地球信息科学学报 ›› 2018, Vol. 20 ›› Issue (7): 887-894.doi: 10.12082/dqxxkx.2018.180081

• 地球信息科学理论与方法 • 上一篇    下一篇

改进的最小生成树自适应空间点聚类算法

颜金彪1,2(), 郑文武1,2, 段晓旗1,2,*(), 邓运员1,2, 郭元军1,2, 胡最1,2   

  1. 1. 传统村镇文化数字化保护与创意利用技术国家地方联合工程实验室, 衡阳 421002
    2. 湖南省古村古镇文化遗产数字化传承协同创新中心, 衡阳 421002
  • 收稿日期:2018-01-30 修回日期:2018-04-15 出版日期:2018-07-20 发布日期:2018-07-13
  • 通讯作者: 段晓旗 E-mail:715829216@qq.com;201997125@qq.com
  • 作者简介:

    作者简介:颜金彪(1987-),男,湖南衡阳人,硕士生,主要从事时空数据挖掘研究。E-mail: 715829216@qq.com

  • 基金资助:
    国家自然科学基金项目(41471118、41771150、41771188);衡阳师范学院青年项目(16A01、17A02)

Improved Adaptive Spatial Points Clustering Algorithm Based on Minimum Spanning Tree

YAN Jinbiao1,2(), ZHENG Wenwu1,2, DUAN Xiaoqi1,2,*(), DENG Yunyuan1,2, GUO Yuanjun1,2, HU Zui1,2   

  1. 1. National-Local Joint Engineering Laboratory on Digital Preservation and Innovative Technologies for the Culture of Traditional Villages and Towns, Hengyang 421002, China
    2. Cooperative Innovation Center for Digitalization of Cultural Heritage in Traditional Villages and Towns, Hengyang 421002, China
  • Received:2018-01-30 Revised:2018-04-15 Online:2018-07-20 Published:2018-07-13
  • Contact: DUAN Xiaoqi E-mail:715829216@qq.com;201997125@qq.com
  • Supported by:
    National Natural Science Foundation of China, No.41471118, 41771150, 41771188; Youth Project of Hengyang Normal university, No.16A01,17A02

摘要:

针对传统的最小生成树聚类算法存在使用全局不变阈值确定噪声边,聚类需要用户根据经验确定初始化聚类参数,如“边权值倍数容差”,“边长变化因子”等,聚类不能发现局部噪声的问题,本文提出了一种改进的最小生成树自适应空间点聚类算法。该算法在无需用户输入参数的前提下,克服主观因素的影响,根据最小生成树边长的数理统计特征定义裁剪因子。算法首先从宏观层面对最小生成树进行首轮删枝操作,消除全局环境下的噪声边,进而根据各子树的边长统计情况,自适应设定局部裁剪因子,进行第二轮删枝操作,消除局部环境下的噪声边。最后,采用1个模拟数据和1个实际应用验证算法的有效性,结果表明本文提出的改进算法在无需人为提供经验参数的环境下能够发现任意形状、不同密度的簇,能够准确的识别出空间点中的噪声数据,从而能够实现空间点数据背后隐藏信息的自动挖掘。

- - - -

- 简短题目 1 -
请原样返回记录中从包含“family: Fabaceae”的那一行起直到记录末尾的各行，首尾两行都包括在内。回答中不要包含图片。
上文与下列记录彼此没有关联。

- 所给记录 -

- - - -

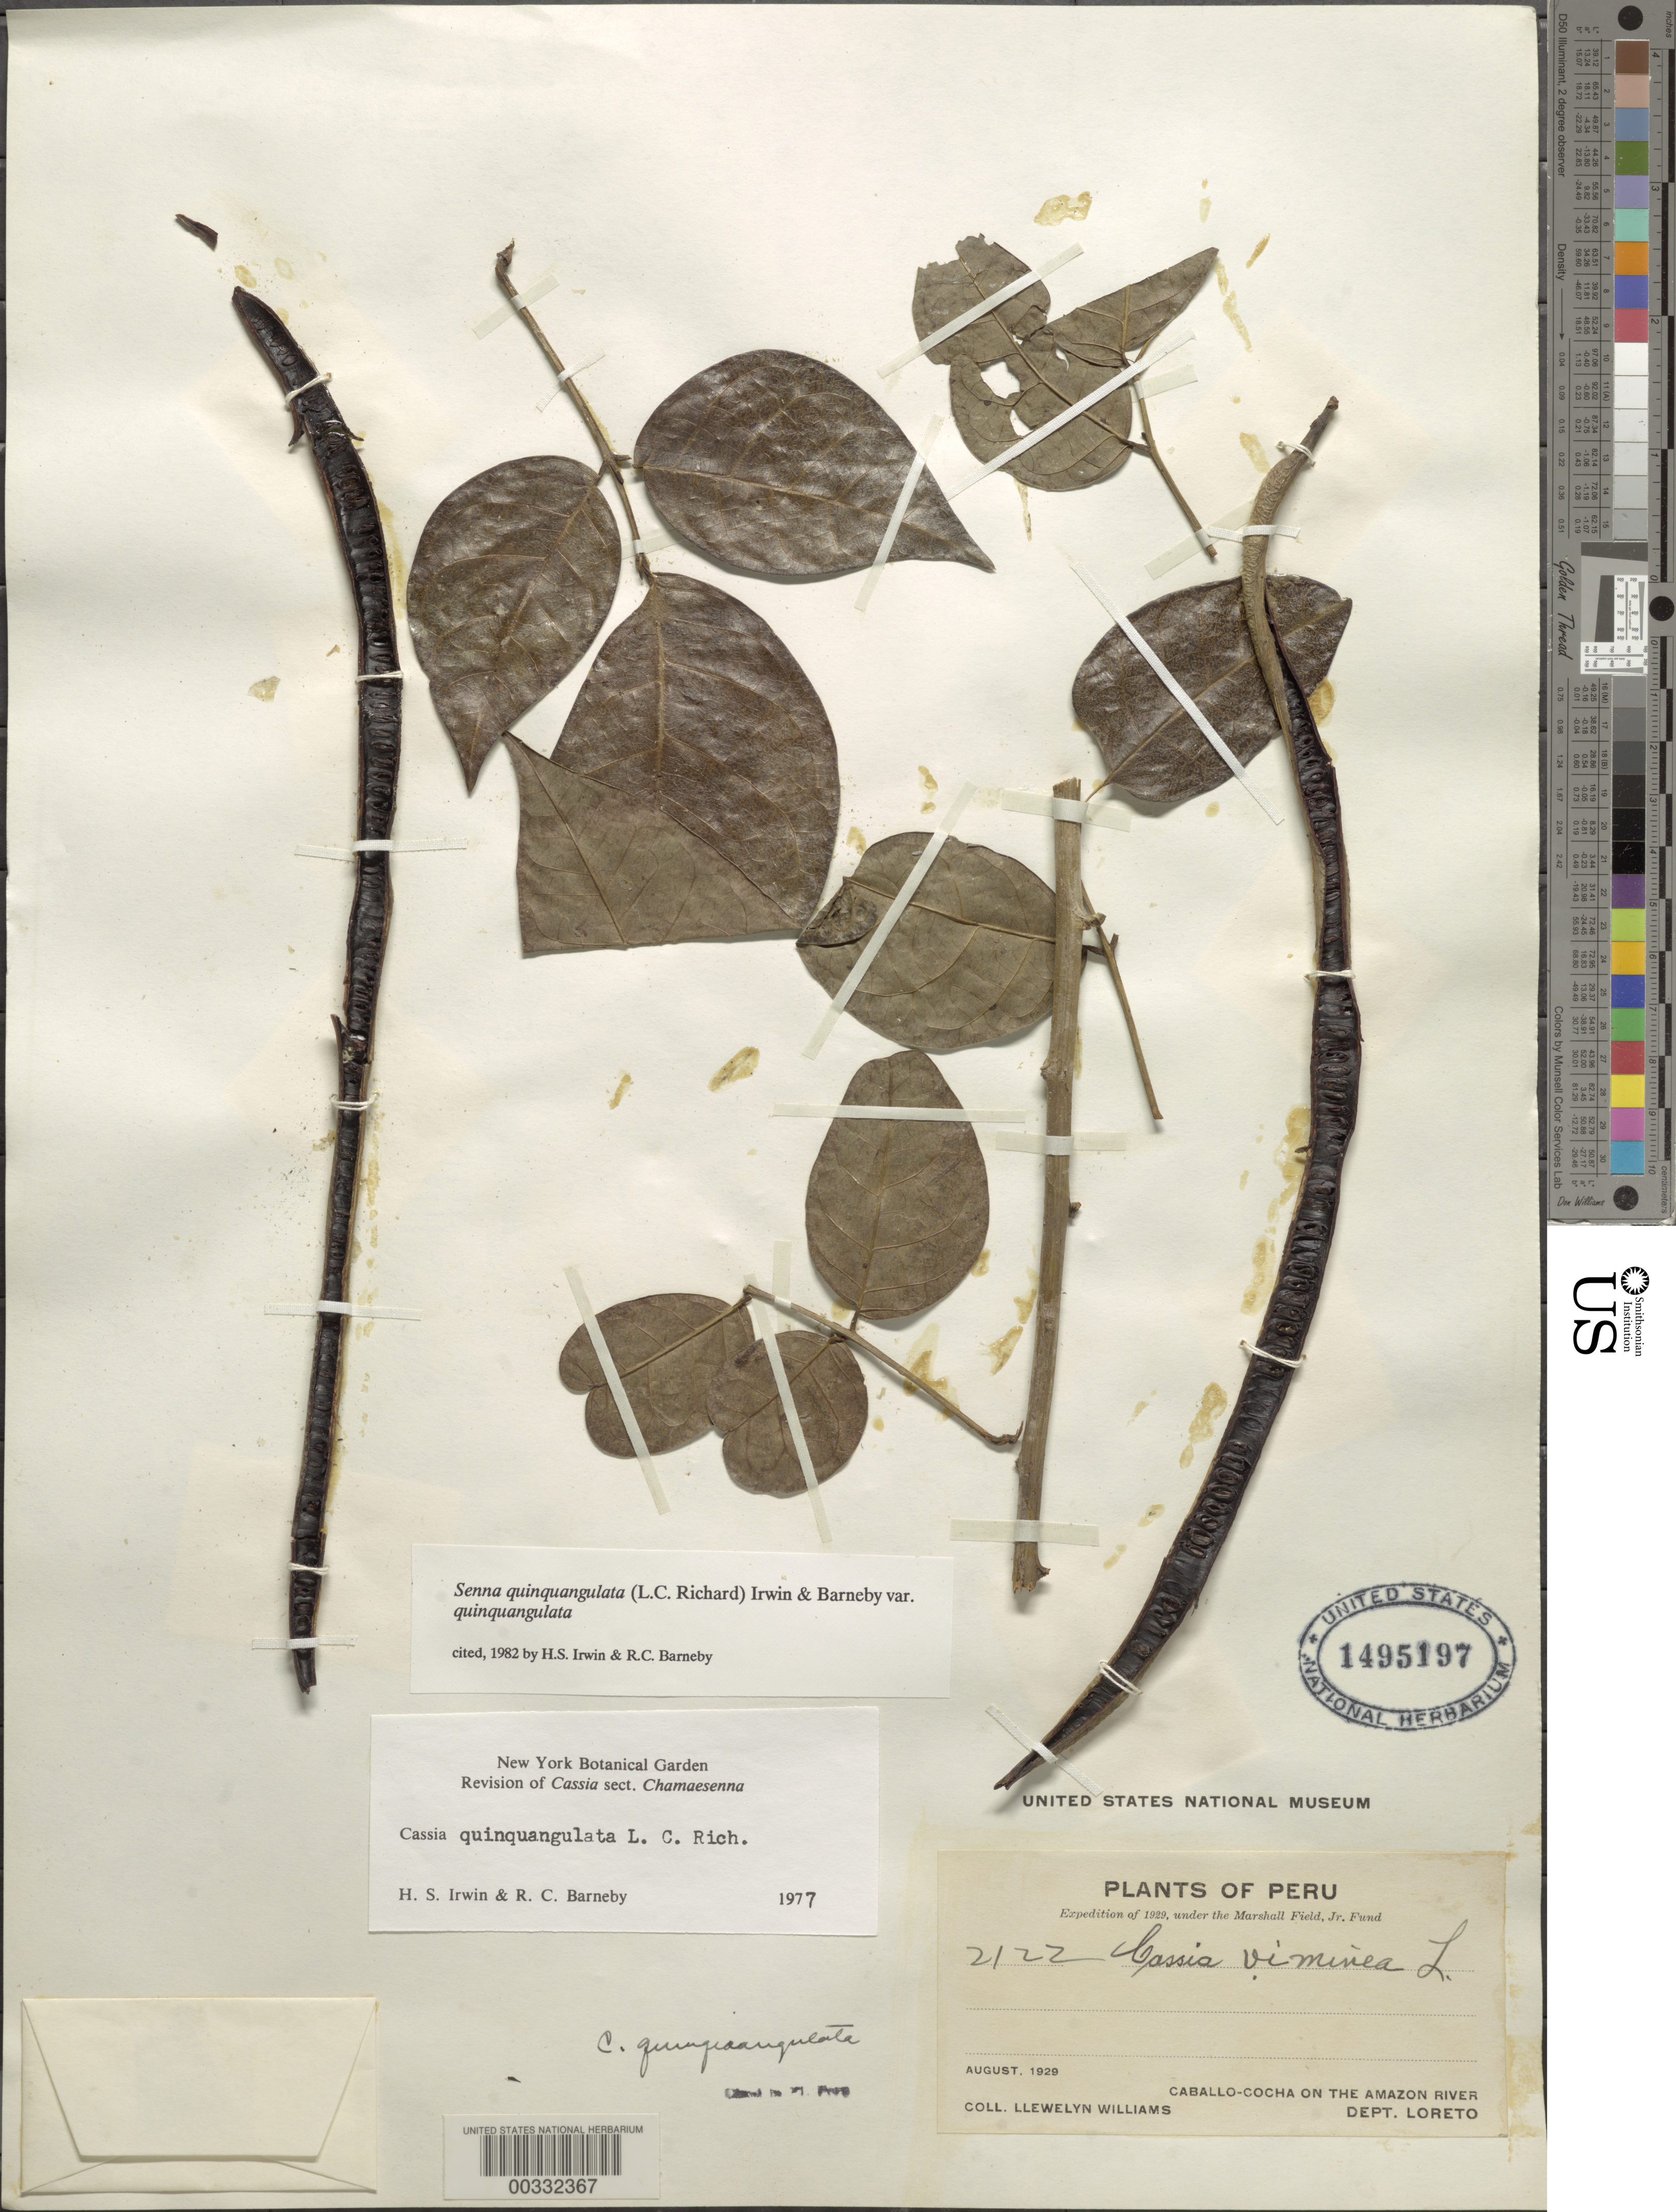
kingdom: Plantae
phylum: Tracheophyta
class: Magnoliopsida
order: Fabales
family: Fabaceae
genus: Senna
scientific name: Senna quinquangulata var. quinquangulata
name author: H.S. Irwin & Barneby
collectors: Ll. Williams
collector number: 2122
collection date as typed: Aug 1929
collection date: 1929-08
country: Peru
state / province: Loreto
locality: Caballo-cocha on the amazon river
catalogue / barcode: US 1495197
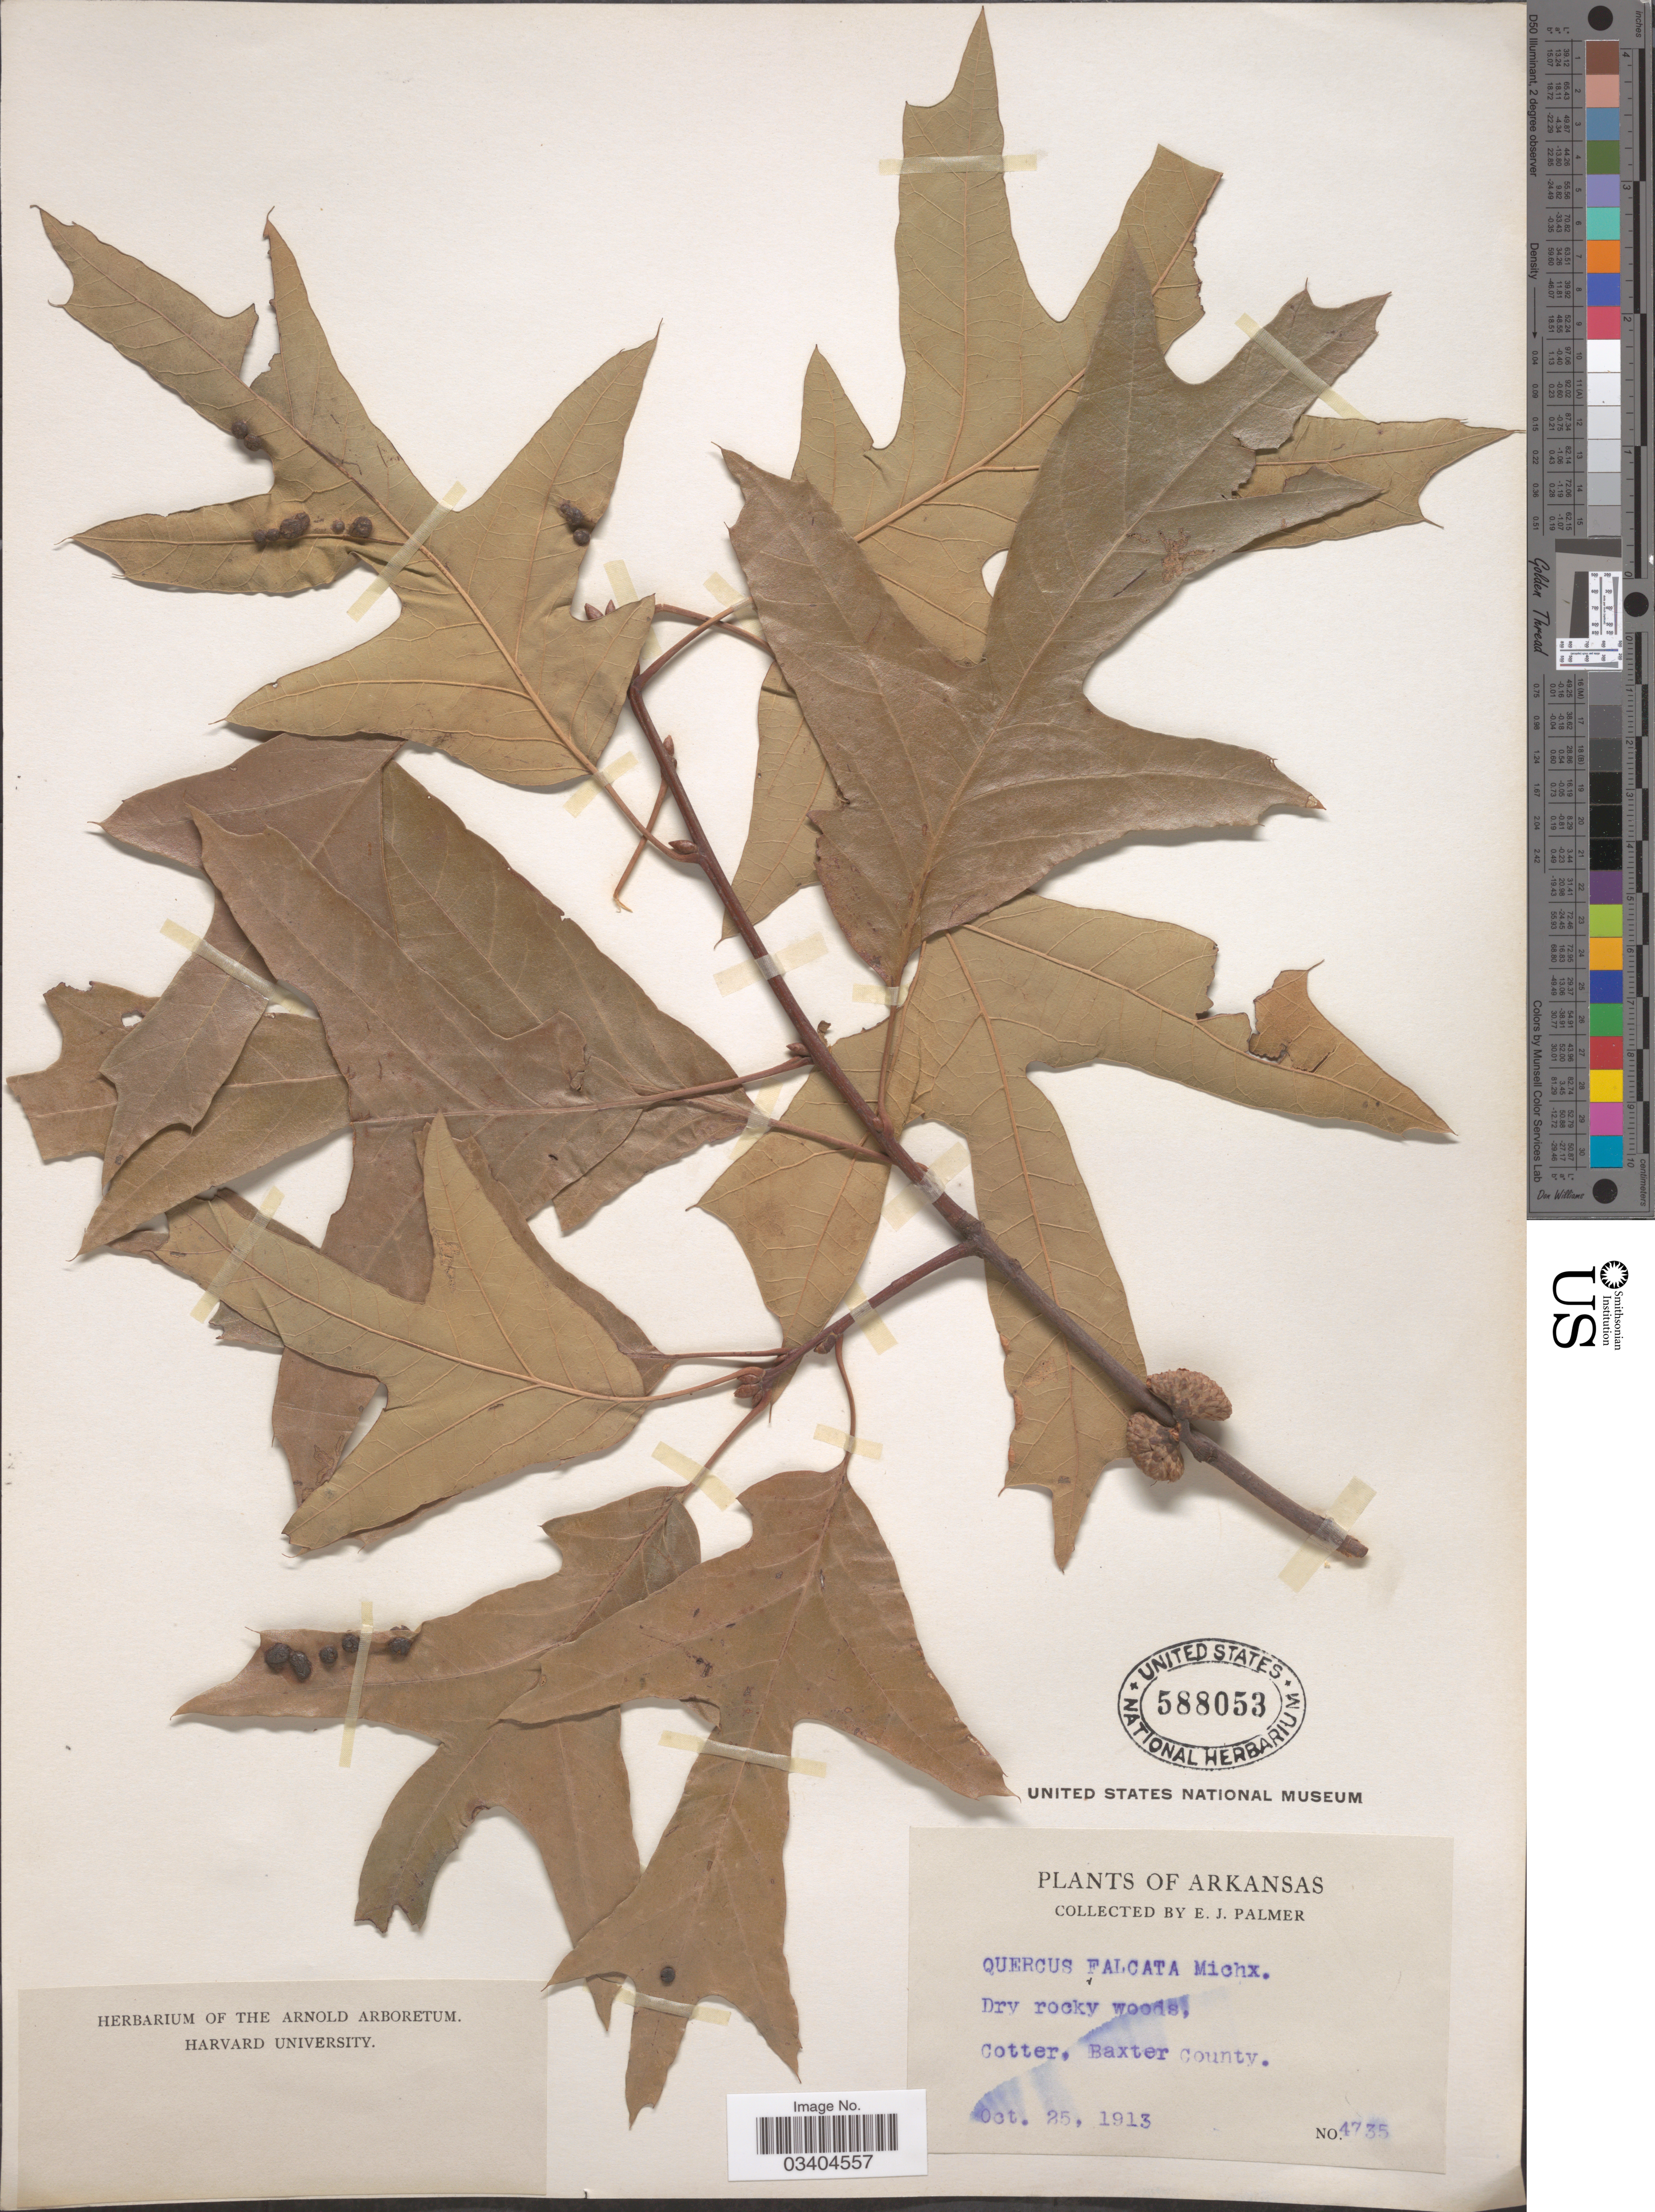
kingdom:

- - - -

- 简短题目 2 -
根据节选文本，判断下列说法是否与原文相符，每项回答“是”或“否”，并原文引用起决定作用的语句：(a) 改进后的算法需要用户输入“边长变化因子”等参数；(b) 第二轮删枝操作用于消除局部环境下的噪声边；(c) 验证算法有效性时使用了两个实际应用。

- 回答 1 -
family: Fabaceae
genus: Senna
scientific name: Senna quinquangulata var. quinquangulata
name author: H.S. Irwin & Barneby
collectors: Ll. Williams
collector number: 2122
collection date as typed: Aug 1929
collection date: 1929-08
country: Peru
state / province: Loreto
locality: Caballo-cocha on the amazon river
catalogue / barcode: US 1495197
kingdom:

- 回答 2 -
(a) 否。“该算法在无需用户输入参数的前提下,克服主观因素的影响”
(b) 是。“进行第二轮删枝操作,消除局部环境下的噪声边”
(c) 否。“采用1个模拟数据和1个实际应用验证算法的有效性”